PASSAGE CITÉ>
::::::

En France, c’est aussi le Collectif interassociatif enfance et média (CIEM) qui est parti en guerre contre la chaîne Baby-First, lancée il y a peu sur le « pack famille » de CanalSat. Le CIEM a ainsi saisi le Conseil supérieur de l’audiovisuel (CSA) pour lui demander « de faire respecter par les opérateurs de câble et satellite français l’article 22 de la directive "télévision sans frontières" ». Cet article interdit « la diffusion de programmes susceptibles de nuire gravement à l’épanouissement physique, mental ou moral des mineurs ». Le CSA observe pour sa part que « juridiquement, la chaîne BabyFirst échappe à son contrôle car elle émet de Grande-Bretagne ». On aimerait, sur de tels sujets, savoir ce qu’« Europe » signifie.
« Je souscris pour ma part totalement à l’appel lancé par d’éminents confrères pédopsychiatres et psychanalystes concernant les chaînes de télévision pour les tout-petits, écrit pour sa part sur son blog le psychiatre Serge Hefez (groupe hospitalier Pitié-Salpêtrière, Paris). Ils nous rappellent à quel point c’est la capacité d’interagir avec son entourage et de s’approprier le monde qui l’entoure par l’acquisition progressive de la motricité qui est fondamentale dans le développement psychologique du tout-petit. »

::::::

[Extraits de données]

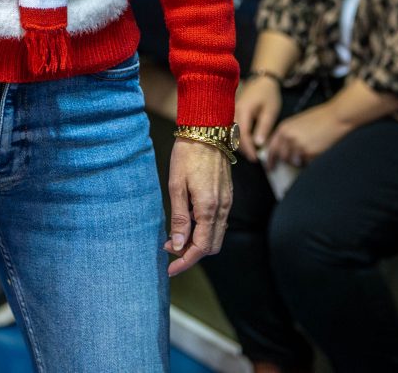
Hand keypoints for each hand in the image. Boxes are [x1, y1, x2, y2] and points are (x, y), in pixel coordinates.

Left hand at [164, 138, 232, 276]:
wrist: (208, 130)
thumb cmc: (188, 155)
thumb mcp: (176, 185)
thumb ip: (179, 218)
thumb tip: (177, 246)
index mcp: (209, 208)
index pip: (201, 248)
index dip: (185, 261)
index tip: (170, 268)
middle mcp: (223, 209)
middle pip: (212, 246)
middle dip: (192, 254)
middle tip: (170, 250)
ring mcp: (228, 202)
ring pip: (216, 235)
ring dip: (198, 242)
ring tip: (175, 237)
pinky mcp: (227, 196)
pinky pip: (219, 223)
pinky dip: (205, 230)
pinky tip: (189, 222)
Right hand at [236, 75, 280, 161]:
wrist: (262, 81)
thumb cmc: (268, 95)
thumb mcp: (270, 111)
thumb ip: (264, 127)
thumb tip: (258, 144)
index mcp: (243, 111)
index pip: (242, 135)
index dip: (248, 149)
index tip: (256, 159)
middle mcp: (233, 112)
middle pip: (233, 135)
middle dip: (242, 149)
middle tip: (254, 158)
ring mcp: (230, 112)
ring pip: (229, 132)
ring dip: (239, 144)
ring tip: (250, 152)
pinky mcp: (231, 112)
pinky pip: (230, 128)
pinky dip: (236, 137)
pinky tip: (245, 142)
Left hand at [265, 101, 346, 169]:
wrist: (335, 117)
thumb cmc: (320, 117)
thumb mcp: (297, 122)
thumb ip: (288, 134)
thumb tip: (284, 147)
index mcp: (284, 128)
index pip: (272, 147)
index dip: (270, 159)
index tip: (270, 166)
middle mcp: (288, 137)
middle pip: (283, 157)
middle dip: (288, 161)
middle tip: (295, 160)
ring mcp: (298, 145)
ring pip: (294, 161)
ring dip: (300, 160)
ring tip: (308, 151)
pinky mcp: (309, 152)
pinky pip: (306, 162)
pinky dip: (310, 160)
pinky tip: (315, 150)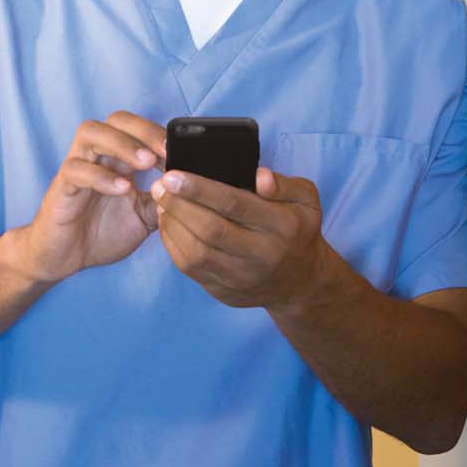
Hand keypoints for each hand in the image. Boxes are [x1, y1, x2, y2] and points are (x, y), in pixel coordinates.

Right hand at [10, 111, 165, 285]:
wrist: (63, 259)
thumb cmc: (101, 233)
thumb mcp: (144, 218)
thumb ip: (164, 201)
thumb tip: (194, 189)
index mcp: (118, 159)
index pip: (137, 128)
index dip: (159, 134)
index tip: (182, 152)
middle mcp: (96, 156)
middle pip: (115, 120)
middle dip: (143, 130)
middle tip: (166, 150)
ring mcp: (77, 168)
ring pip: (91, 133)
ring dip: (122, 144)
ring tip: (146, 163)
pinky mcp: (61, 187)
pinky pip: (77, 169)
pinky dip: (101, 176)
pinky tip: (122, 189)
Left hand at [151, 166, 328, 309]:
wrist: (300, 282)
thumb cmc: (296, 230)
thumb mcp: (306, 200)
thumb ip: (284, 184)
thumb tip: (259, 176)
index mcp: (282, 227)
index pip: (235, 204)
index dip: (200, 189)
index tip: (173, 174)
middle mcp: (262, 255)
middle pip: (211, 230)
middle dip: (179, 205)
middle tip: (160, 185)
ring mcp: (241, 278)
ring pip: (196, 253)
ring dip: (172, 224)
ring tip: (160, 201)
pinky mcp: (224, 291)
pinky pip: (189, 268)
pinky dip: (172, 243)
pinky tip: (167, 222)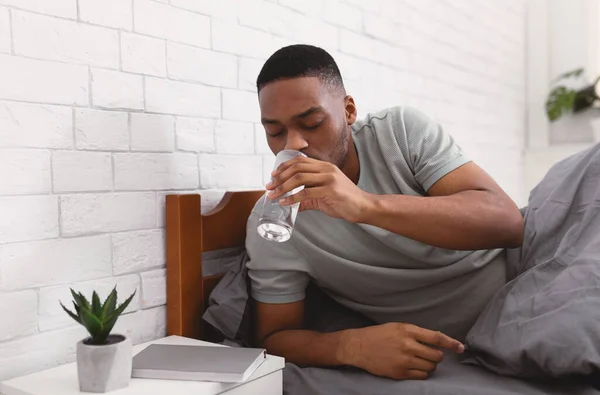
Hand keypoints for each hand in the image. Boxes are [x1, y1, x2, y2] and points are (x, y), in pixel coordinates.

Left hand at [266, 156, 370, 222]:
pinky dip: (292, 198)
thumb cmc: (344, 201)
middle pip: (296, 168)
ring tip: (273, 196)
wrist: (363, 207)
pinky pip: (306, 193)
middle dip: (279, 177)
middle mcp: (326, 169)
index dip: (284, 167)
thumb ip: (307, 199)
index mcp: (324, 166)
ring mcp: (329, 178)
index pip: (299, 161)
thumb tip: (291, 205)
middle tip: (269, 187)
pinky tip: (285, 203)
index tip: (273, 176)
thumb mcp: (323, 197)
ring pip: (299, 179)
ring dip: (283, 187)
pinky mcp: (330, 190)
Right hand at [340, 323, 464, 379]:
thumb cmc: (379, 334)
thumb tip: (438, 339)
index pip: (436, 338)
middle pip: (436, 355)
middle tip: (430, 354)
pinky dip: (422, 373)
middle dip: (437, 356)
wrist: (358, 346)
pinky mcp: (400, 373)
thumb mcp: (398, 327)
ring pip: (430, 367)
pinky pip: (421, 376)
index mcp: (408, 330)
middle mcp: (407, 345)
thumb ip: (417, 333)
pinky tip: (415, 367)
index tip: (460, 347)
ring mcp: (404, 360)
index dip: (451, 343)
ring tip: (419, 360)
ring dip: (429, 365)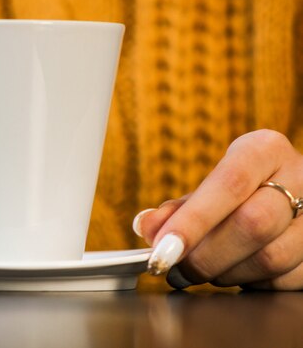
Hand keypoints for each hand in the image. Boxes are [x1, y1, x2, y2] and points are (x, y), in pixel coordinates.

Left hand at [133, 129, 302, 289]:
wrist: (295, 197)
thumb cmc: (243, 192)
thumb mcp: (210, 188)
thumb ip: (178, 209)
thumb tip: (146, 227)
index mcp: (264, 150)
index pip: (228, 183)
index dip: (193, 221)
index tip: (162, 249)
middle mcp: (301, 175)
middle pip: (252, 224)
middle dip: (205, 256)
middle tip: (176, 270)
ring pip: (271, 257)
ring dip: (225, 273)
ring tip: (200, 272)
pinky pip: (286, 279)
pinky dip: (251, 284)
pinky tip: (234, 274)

::::::

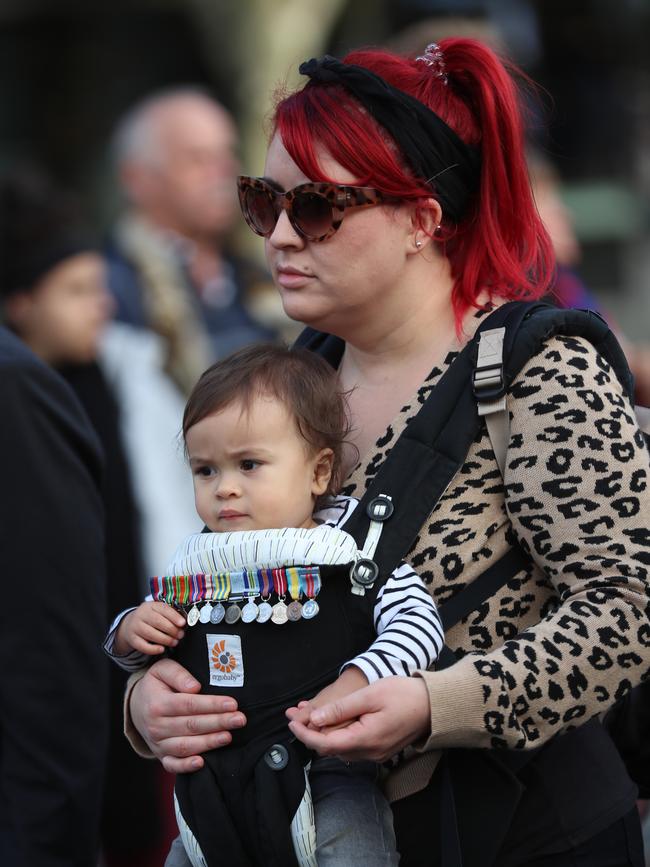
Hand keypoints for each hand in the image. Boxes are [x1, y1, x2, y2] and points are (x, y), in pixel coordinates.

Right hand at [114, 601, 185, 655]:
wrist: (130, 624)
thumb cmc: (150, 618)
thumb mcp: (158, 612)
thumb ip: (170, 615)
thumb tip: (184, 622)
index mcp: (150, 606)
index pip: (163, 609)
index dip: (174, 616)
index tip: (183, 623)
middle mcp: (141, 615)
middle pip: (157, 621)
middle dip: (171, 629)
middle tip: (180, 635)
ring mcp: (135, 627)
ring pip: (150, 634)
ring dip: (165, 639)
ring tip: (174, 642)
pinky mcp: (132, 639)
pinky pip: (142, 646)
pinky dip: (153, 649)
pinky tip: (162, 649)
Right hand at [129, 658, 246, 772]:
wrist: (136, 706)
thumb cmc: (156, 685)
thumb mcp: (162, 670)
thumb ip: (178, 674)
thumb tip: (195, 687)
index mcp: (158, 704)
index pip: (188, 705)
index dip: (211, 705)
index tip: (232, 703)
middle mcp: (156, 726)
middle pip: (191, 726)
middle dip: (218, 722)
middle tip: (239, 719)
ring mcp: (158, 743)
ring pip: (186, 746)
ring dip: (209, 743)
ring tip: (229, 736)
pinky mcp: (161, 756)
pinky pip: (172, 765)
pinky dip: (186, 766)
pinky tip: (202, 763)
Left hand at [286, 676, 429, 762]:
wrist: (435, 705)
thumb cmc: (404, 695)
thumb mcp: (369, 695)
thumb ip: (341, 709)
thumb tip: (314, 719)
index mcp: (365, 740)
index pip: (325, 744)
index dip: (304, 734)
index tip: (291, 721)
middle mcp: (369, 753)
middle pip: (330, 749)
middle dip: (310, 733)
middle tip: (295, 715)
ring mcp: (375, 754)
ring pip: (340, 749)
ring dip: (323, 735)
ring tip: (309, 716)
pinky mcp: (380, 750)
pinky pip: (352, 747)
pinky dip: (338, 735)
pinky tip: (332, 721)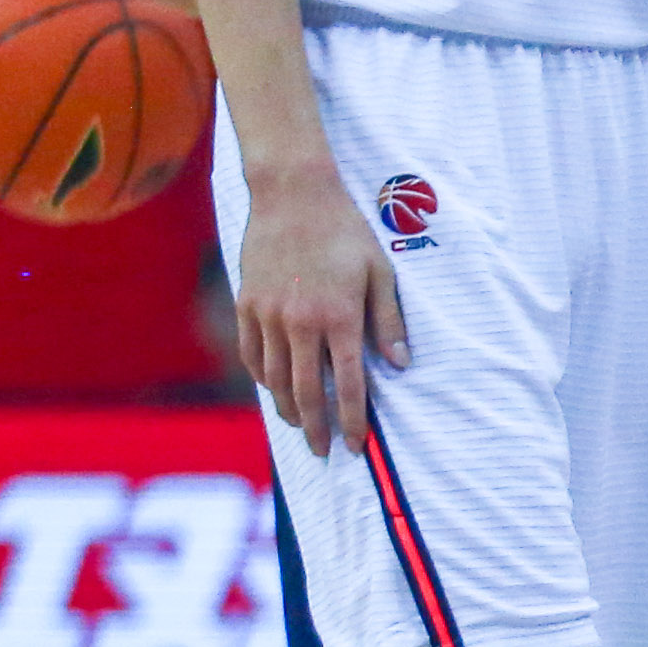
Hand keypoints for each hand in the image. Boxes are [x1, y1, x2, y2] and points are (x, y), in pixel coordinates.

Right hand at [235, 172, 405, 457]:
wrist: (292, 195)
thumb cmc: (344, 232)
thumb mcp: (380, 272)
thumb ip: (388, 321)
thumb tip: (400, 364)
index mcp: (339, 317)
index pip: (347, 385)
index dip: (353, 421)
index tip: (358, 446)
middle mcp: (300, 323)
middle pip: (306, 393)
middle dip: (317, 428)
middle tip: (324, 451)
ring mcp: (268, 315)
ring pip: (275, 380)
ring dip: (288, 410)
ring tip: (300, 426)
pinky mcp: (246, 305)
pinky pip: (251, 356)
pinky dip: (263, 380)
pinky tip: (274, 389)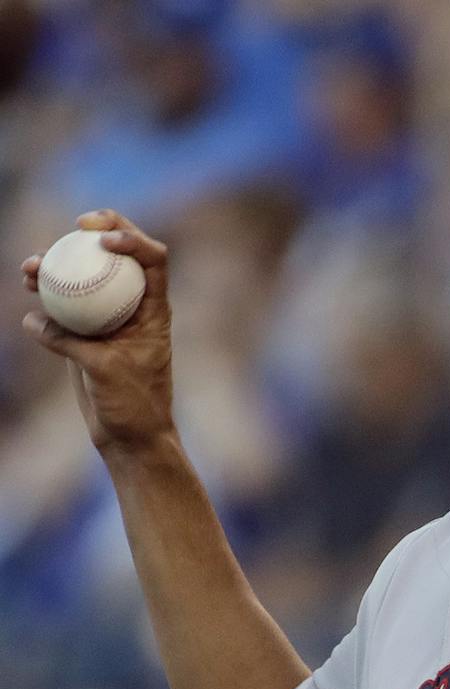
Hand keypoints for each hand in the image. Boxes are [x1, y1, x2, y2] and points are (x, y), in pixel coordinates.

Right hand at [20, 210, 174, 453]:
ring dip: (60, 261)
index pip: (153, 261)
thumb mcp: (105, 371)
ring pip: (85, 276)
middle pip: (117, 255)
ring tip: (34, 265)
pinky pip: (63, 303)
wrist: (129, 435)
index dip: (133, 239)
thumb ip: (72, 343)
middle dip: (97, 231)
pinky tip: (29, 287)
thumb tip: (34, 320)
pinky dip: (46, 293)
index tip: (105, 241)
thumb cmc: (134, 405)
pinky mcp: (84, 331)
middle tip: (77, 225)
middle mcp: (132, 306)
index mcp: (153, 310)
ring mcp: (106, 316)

::::::

CONSIGNE>
Réponds à ces questions sur le passage cité, une réponse par ligne, avec les mêmes lettres.
(a) Quel organisme le CIEM a-t-il saisi ?
(b) D'après le CSA, de quel pays émet la chaîne BabyFirst ?
(c) Où le psychiatre Serge Hefez a-t-il écrit son texte ?

ZONE DE RÉPONSE>
(a) Le Conseil supérieur de l'audiovisuel (CSA).
(b) De Grande-Bretagne.
(c) Sur son blog.